A direção de Patrick Hughes, de Os Mercenários 3 (2014), dá o tom do filme em ser uma produção para entreter. E isso fica bem claro com a química entre Reynolds e Jackson que é o grande destaque do longa, os dois fazem aquela típica dupla que são o oposto um do outro mas não no velho estilo  policial ruim, policial bom e sim aqui acaba que os dois são malucos e insanos, cada um variando a dosagem ao longo do filme.

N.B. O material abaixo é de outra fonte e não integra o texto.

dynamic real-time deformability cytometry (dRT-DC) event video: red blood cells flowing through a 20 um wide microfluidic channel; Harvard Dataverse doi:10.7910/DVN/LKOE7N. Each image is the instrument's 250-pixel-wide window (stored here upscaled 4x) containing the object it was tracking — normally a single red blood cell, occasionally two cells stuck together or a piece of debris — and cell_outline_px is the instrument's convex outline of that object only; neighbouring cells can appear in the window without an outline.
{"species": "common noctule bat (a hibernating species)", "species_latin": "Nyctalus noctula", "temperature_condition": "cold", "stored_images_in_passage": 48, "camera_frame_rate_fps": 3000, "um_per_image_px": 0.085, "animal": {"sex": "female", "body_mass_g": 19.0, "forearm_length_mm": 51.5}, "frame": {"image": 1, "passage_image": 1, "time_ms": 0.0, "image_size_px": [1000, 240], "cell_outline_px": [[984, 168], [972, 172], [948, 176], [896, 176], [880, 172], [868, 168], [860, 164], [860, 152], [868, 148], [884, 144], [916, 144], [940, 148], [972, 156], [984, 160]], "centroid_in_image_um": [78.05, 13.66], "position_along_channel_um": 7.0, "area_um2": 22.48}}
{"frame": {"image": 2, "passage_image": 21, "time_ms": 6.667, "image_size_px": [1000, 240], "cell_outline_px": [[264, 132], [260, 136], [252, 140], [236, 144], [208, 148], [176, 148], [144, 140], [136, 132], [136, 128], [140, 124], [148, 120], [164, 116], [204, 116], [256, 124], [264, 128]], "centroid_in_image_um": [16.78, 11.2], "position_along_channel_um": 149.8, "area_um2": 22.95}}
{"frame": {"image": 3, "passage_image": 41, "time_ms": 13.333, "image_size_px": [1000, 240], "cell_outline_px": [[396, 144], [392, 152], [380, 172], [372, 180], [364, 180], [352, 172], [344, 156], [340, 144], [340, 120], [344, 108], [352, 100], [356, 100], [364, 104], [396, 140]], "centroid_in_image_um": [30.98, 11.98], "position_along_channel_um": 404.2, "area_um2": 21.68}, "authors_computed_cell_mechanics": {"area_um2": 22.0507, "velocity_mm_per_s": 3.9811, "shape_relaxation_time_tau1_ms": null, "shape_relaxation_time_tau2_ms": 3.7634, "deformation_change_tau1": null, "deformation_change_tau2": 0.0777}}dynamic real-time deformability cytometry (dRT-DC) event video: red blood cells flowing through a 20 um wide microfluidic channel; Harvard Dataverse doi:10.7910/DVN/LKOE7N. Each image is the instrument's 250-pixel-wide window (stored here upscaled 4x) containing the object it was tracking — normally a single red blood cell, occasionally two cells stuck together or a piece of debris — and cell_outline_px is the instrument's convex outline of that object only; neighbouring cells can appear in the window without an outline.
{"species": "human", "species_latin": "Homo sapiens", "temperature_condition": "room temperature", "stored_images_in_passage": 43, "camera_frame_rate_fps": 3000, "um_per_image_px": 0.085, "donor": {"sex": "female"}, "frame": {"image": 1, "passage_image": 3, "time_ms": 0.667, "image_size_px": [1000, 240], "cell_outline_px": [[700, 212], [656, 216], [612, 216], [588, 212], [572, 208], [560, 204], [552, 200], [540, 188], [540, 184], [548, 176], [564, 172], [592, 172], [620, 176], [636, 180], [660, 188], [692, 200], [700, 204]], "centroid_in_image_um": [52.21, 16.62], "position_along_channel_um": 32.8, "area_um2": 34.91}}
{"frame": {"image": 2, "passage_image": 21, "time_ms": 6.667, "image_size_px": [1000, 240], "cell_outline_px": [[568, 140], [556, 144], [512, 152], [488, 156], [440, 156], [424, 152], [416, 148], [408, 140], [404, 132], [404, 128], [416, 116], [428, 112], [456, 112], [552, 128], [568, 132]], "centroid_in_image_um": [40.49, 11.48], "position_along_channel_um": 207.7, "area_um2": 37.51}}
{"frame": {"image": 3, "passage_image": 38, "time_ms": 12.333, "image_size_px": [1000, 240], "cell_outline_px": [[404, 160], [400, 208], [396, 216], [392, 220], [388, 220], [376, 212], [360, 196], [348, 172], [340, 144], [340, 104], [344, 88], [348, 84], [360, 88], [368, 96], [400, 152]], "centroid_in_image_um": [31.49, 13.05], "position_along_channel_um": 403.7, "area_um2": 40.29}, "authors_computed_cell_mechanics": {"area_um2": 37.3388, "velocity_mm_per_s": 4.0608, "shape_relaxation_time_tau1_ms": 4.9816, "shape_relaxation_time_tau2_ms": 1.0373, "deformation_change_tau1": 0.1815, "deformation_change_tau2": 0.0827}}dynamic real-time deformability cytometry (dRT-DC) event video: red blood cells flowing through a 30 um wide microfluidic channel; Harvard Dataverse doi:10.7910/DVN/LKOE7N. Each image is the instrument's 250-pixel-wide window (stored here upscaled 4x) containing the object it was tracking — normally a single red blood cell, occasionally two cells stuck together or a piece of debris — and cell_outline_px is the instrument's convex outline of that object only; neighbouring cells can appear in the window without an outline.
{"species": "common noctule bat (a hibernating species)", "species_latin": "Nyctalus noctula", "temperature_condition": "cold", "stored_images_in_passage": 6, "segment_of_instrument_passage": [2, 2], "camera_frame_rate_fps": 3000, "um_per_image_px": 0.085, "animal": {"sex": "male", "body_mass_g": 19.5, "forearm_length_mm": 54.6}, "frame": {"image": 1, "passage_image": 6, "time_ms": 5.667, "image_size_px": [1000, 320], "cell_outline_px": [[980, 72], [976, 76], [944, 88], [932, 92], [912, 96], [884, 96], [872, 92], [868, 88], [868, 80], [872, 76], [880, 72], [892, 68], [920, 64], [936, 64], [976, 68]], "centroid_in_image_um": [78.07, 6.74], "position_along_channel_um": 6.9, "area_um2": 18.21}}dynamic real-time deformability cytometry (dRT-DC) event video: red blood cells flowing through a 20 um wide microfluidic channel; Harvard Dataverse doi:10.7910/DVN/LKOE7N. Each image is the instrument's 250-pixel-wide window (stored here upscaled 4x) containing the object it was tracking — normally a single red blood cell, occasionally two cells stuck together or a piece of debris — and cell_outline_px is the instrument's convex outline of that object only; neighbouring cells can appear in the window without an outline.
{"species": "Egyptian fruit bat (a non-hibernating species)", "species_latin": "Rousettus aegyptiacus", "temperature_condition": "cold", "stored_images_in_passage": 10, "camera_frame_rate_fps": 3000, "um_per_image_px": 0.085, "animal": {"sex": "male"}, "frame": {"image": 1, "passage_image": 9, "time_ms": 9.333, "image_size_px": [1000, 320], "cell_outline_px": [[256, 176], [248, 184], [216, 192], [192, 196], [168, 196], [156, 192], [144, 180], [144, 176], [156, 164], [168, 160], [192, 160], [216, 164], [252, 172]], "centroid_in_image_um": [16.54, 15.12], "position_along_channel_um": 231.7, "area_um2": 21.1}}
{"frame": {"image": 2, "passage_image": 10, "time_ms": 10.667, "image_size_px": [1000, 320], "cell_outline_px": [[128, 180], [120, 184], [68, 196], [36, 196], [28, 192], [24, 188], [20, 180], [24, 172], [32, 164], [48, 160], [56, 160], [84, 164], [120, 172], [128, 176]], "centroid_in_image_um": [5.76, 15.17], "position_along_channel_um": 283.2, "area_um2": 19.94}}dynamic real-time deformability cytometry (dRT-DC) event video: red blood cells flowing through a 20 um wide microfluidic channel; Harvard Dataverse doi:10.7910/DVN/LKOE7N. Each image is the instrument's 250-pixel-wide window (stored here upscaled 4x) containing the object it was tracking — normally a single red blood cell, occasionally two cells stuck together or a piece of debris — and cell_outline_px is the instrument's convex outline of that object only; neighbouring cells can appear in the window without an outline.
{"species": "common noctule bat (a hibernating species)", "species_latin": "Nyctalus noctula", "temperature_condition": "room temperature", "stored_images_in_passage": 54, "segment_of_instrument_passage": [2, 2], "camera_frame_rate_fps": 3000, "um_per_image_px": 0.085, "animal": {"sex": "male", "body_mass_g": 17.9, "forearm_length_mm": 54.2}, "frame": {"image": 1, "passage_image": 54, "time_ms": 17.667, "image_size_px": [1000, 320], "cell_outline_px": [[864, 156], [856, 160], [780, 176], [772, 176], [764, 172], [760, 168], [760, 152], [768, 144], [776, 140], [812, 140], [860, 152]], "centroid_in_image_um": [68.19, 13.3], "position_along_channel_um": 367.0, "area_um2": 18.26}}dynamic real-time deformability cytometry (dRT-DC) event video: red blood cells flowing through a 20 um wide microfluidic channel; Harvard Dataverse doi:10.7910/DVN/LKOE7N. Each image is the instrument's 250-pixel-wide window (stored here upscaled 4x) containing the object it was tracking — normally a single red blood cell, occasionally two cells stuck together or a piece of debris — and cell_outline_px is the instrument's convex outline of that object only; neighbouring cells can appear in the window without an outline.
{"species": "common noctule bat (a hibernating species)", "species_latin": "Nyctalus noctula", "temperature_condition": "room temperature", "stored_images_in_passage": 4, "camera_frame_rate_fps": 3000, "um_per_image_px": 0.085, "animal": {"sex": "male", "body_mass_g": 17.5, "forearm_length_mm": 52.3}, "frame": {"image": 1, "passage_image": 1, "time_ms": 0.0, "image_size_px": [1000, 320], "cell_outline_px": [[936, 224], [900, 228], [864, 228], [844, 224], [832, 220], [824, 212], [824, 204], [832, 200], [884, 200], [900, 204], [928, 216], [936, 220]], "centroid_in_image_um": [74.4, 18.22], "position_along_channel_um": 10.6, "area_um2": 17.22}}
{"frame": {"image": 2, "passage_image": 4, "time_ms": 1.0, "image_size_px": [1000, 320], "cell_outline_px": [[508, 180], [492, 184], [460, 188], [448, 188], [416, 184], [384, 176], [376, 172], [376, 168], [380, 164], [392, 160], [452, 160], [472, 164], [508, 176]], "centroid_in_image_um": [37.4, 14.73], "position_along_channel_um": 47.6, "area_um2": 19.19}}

Reynolds parece que se achou depois de Deadpool e está desbocado, sarcástico e completamente pirado. Samuel L Jackson também parece se divertir mas mostra que está um pouco no piloto automático, seu assassino é bem parecido com outros personagens como o vilão já fez, como por exemplo, Valentine em Kingsman: Serviço Secreto (2014) e Barron de O Lar das Crianças Peculiares (2016). Ao fazer dupla tanto com Reynolds seu parceiro no “crime” e como com sua esposa no filme, a personagem de Salma Hayek, o ator acaba entregando o esperado e que claro consegue mostrar que ele se diverte e tem prazer de atuar nos fazendo embarcar na história contada por mais maluca que seja.

Foto: California Filmes

Hayek também parece ter se encontrado nessas comédias menores e faz sua Sonia Kincaid, esposa do assassino, uma versão feminina e maluca do personagem de Jackson. A atriz acaba roubando as cenas que se passam quase todas no mesmo local, sua cela na prisão. O outro destaque do elenco feminino é a atriz Elodie Young que também mostra uma boa atuação e uma personagem agradável. Young faz um contra ponto de sua personagem em Os Defensores (Netflix) mas mesmo assim tem seus momentos principalmente quando ganha um pouco mais de destaque no final. Gary Oldman faz um ditador bem canastrão mas dentro do esperado para esse filme e parece que entrou no elenco para deixar ele com um ar mais sério. A produção apenas flerta com alguns temas mais complexos que deixam o roteiro um pouco mais robusto para depois meio que voltar para aquilo mais simples que estava dando certo no começo.

Com cenas de perseguição de carros bem reais, e com umas localizações diferentes dos filmes tradicionais (maior parte do filme se passa em Amsterdã na Holanda), Dupla Explosiva faz um filme engraçado, com boas piadas, perseguições bem coreografadas com ótimas atuações dos seus atores principais e definitivamente faz do longa uma diversão bem descompromissada. Uma aposta simples mas muito bem acertada.

Nota do Crítico:

Dupla Explosiva estreia dia 31 de Agosto.